Fabio Romerio

Associate Professor


Dr. Romerio investigates the mechanisms that allow HIV-1 to establish a chronic infection. This has proceeded along several lines of study.

Dr. Romerio investigated the fate and function of plasmacytoid dendritic cells (PDC) in HIV-1 infection, and the role of IFN-alpha in T cell function. He found that the decline of PDC from peripheral blood of HIV-1 infected individuals reflects cell relocation to lymphoid tissues due to increased expression of lymphoid tissue homing markers. Dr. Romerio’s studies also showed that in the absence of ex vivo stimulation, PDC of HIV-1 patients express 100- to 1000-fold more IFN-alpha compared to PDC of uninfected controls. Dr. Romerio also showed that chronic IFN-alpha exposure during T cell activation inhibits proliferation, and promotes the development of immune-suppressive IL-10-producing T cells. These phenomena recapitulate those observed in peripheral blood of HIV-1 infected patients.

Dr. Romerio’s lab studies the biology of HIV-1 latency and persistence. In 2008, Dr. Romerio reported one of the earliest in vitro models of HIV-1 latency, which he later used to perform microarray analyses comparing resting latently infected and uninfected CD4+ T cells. Through this analysis, Dr. Romerio identified 33 transcripts encoding cell surface markers that are differentially expressed in latently infected vs. uninfected cells. He found that, among them, the surface marker CD2 is expressed at higher levels on latently infected compared to uninfected cells from HIV-1 patients. Resting memory CD4+CD2high T cells from all subjects harbored higher HIV-1 DNA copy numbers than all other CD4+ T cell subsets. Moreover, resting memory CD4+CD2high T cells produced more HIV-1 than other cell subsets. Thus, Dr. Romerio’s studies show that high CD2 expression is a hallmark of latently infected resting memory CD4+ T cells in vivo.
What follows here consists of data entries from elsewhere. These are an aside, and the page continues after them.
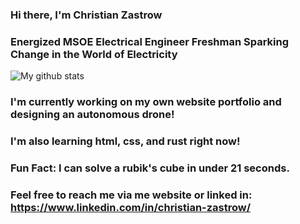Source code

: ### Hi there, I'm Christian Zastrow
### Energized MSOE Electrical Engineer Freshman Sparking Change in the World of Electricity

![My github stats](https://github-readme-stats.vercel.app/api?username=christianzastrow&theme=prussian)

### I'm currently working on my own website portfolio and designing an autonomous drone!
### I'm also learning html, css, and rust right now!

### Fun Fact: I can solve a rubik's cube in under 21 seconds.

### Feel free to reach me via me website or linked in: https://www.linkedin.com/in/christian-zastrow/
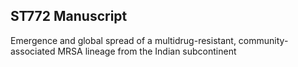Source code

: ## ST772 Manuscript

Emergence and global spread of a multidrug-resistant, community-associated MRSA lineage from the Indian subcontinent 
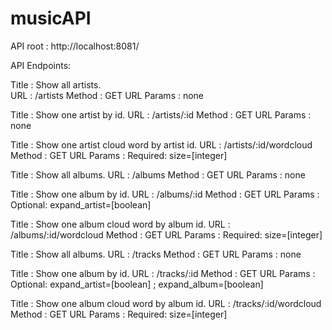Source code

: # musicAPI
API root : http://localhost:8081/

API Endpoints:

Title : Show all artists.
<br>
URL : /artists
Method : GET
URL Params : none

Title : Show one artist by id.
URL : /artists/:id
Method : GET
URL Params : none

Title : Show one artist cloud word by artist id.
URL : /artists/:id/wordcloud
Method : GET
URL Params : Required: size=[integer]

Title : Show all albums.
URL : /albums
Method : GET
URL Params : none

Title : Show one album by id.
URL : /albums/:id
Method : GET
URL Params : Optional: expand_artist=[boolean]

Title : Show one album cloud word by album id.
URL : /albums/:id/wordcloud
Method : GET
URL Params : Required: size=[integer]

Title : Show all albums.
URL : /tracks
Method : GET
URL Params : none

Title : Show one album by id.
URL : /tracks/:id
Method : GET
URL Params : Optional: expand_artist=[boolean] ; expand_album=[boolean]

Title : Show one album cloud word by album id.
URL : /tracks/:id/wordcloud
Method : GET
URL Params : Required: size=[integer]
Dr. Romerio’s work on the mechanisms of HIV-1 latency focused on the HIV-1 ASP gene, which is encoded on the negative strand of the provirus, and is expressed from a promoter within the 3’LTR. Dr. Romerio’s lab found that the ASP RNA acts as a viral latency factor that binds the Polycomb Repressor Complex 2 (PRC2), recruits it to the 5’LTR, inducing HIV-1 transcriptional silencing and latency. Dr. Romerio has made significant progress in elucidating the structure-function relationship of the ASP RNA by identifying the segments that interacts with the HIV-1 5’LTR, with PRC2, and with additional transcriptional and epigenetic silencing factors. Dr. Romerio has recently received additional funding support from NIAID with a new 5-year R01 to test the ability of the ASP RNA to induce durable silencing of HIV-1 and to impede spontaneous latency reversal as part of a new HIV-1 cure strategy.

More recently, Dr. Romerio begun undertaking a new line of research that focuses on the protein encoded by the ASP gene. This open reading frame encodes for a 190-aa long, highly hydrophobic protein that localizes in the nucleus of non-productively infected cells. Dr. Romerio reported that upon cell stimulation and viral reactivation, ASP translocates to the cytoplasm and to the cell membrane, where it can be found in close proximity of the HIV-1 envelope glycoprotein, gp120. Dr. Romerio also demonstrated that following viral budding and release, ASP is present on the envelope of HIV-1 particles, suggesting that it might be involved in viral entry. Indeed, mutations that knockout ASP expression reduce the replication capacity of HIV-1. Dr. Romerio’s work is moving toward the identification of the putative cell surface ligand of virion-associated ASP. Targeting this interaction might have therapeutic benefits.